Analisis: Pemilu daerah di Indonesia pada bulan November merupakan ujian berisiko tinggi bagi Presiden terpilih Prabowo

Namun pada akhirnya, setelah adanya protes publik, badan legislatif mengatakan bahwa mereka tidak akan membuat perubahan terhadap aturan pemilu di bawah pemerintahan saat ini.

Sementara itu, Ibu Titi menyoroti isu lain, termasuk bagaimana Bapak Widodo tampaknya ingin mempengaruhi pemilihan kepala daerah – mirip dengan apa yang sebelumnya ia akui campur tangan dalam pemilihan presiden bulan Februari – sebagai sarana untuk tetap berpengaruh bahkan setelah mengundurkan diri dari jabatan presiden pada bulan Oktober.

Di tingkat nasional, terdapat koalisi besar dengan Koalisi Indonesia Maju yang berhasil mendukung Bapak Prabowo dan Bapak Gibran selama pemilihan presiden bulan Februari.

Mereka termasuk partai-partai yang ada di parlemen seperti Golkar, Gerindra, Partai Demokrat, dan Partai Amanat Nasional (PAN).

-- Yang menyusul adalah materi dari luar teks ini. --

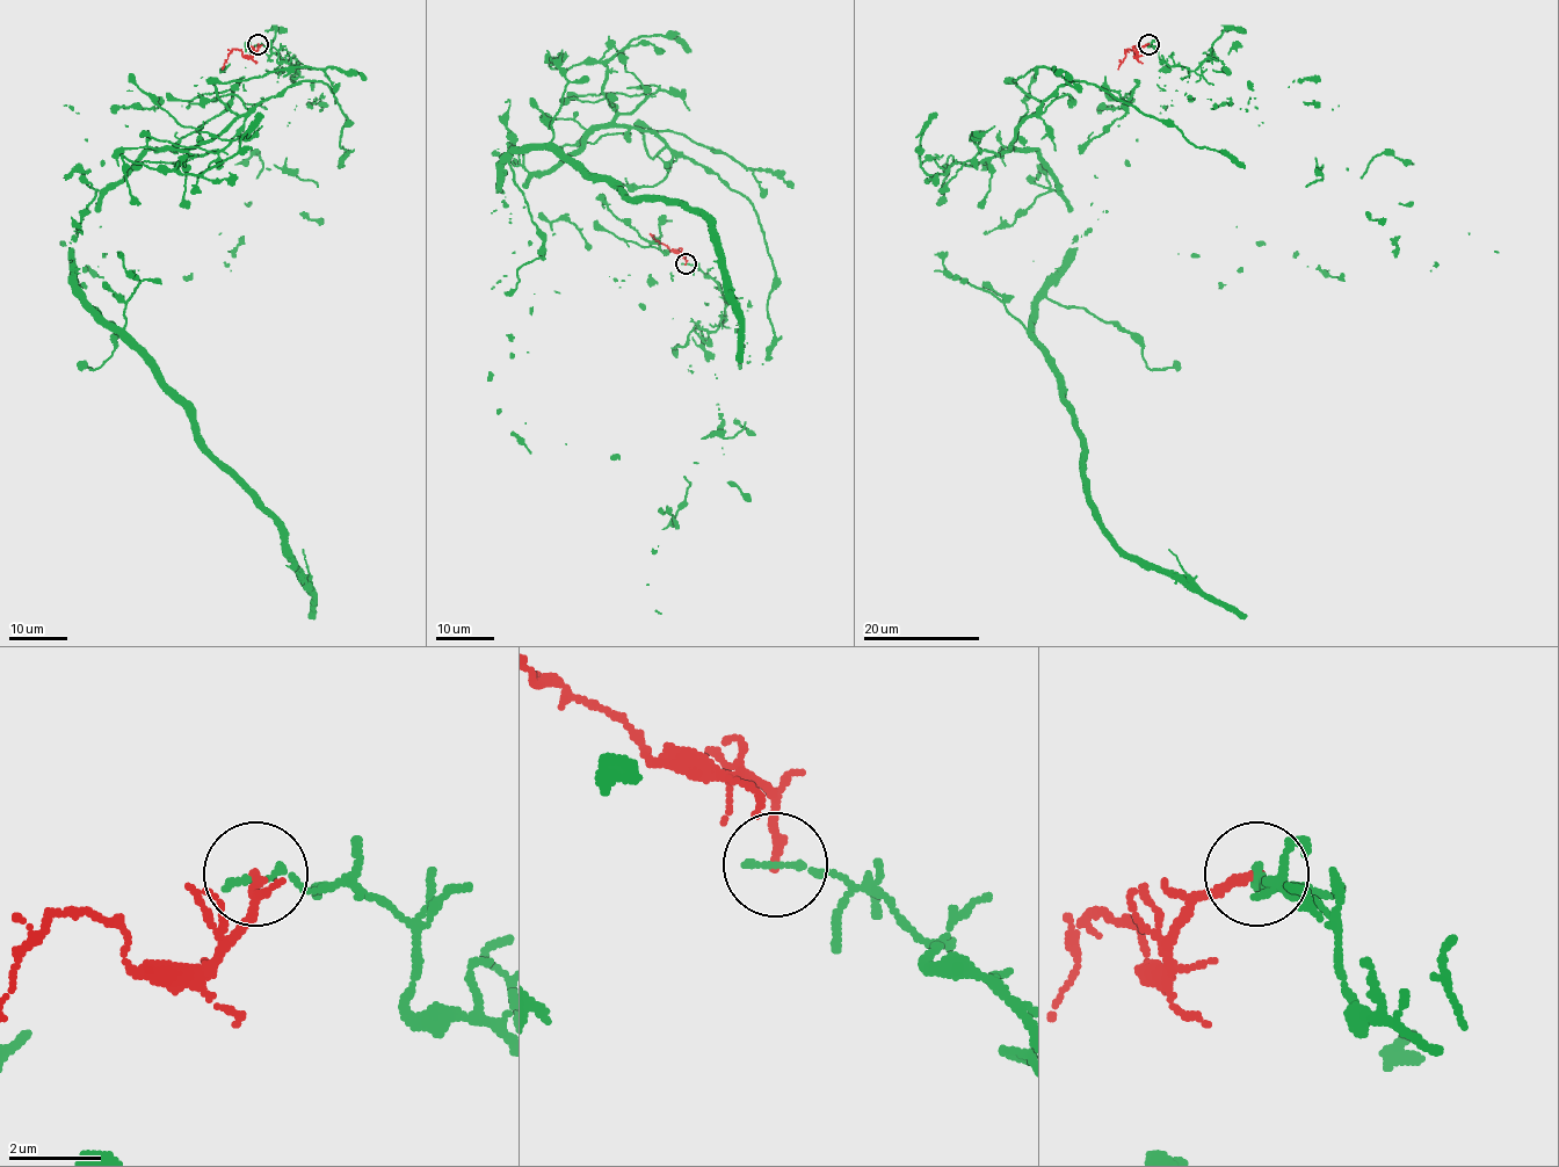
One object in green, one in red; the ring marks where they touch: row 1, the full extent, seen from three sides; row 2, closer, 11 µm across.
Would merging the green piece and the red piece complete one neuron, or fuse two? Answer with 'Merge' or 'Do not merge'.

Dalam beberapa minggu terakhir, Partai Nasional Demokrat (Nasdem), Partai Kebangkitan Bangsa (PKB), dan Partai Keadilan Sejahtera (PKS) memutuskan untuk bergabung dengan Koalisi Indonesia Maju, yang secara efektif meninggalkan PDI-P sendirian tanpa koalisi di tingkat nasional. Ketiga partai ini sebelumnya telah membentuk koalisi sendiri, mendukung mantan gubernur Jakarta Anies Baswedan sebagai calon presiden. Ia akhirnya kalah dari Tn. Prabowo.

Namun, partai politik dapat membentuk koalisi yang berbeda di tingkat daerah untuk pemilihan bulan November.

Ibu Titi, dosen hukum, mengemukakan, Bapak Widodo berupaya meniru Koalisi Indonesia Maju untuk pilkada serentak dengan mempengaruhi berbagai partai politik.

Dominasi, hegemoni, dan kendali Jokowi sebagai presiden petahana yang akan mengakhiri masa jabatannya, tetapi masih memiliki pengaruh signifikan dalam pemerintahan, menjadi salah satu hal yang paling disorot dalam kontestasi pilkada serentak ini.

“Kontroversi itu menyangkut upaya duplikasi dan replikasi Koalisi Indonesia Maju di pilkada,” kata Titi.

Ia mencontohkan, pencalonan kader Golkar sekaligus mantan gubernur Jawa Barat Ridwan Kamil serta kader PKS Suswono di Pilkada DKI Jakarta, padahal yang pertama memiliki elektabilitas lebih tinggi di Jawa Barat.

Mereka didukung oleh koalisi besar yang terdiri dari sedikitnya 13 partai.

Ibu Titi berpendapat, pasangan tersebut dipaksakan untuk dipasangkan dan maju di Jakarta, agar calon yang bukan dari partai politik memiliki peluang yang terbatas untuk maju dalam pemilihan gubernur di sana.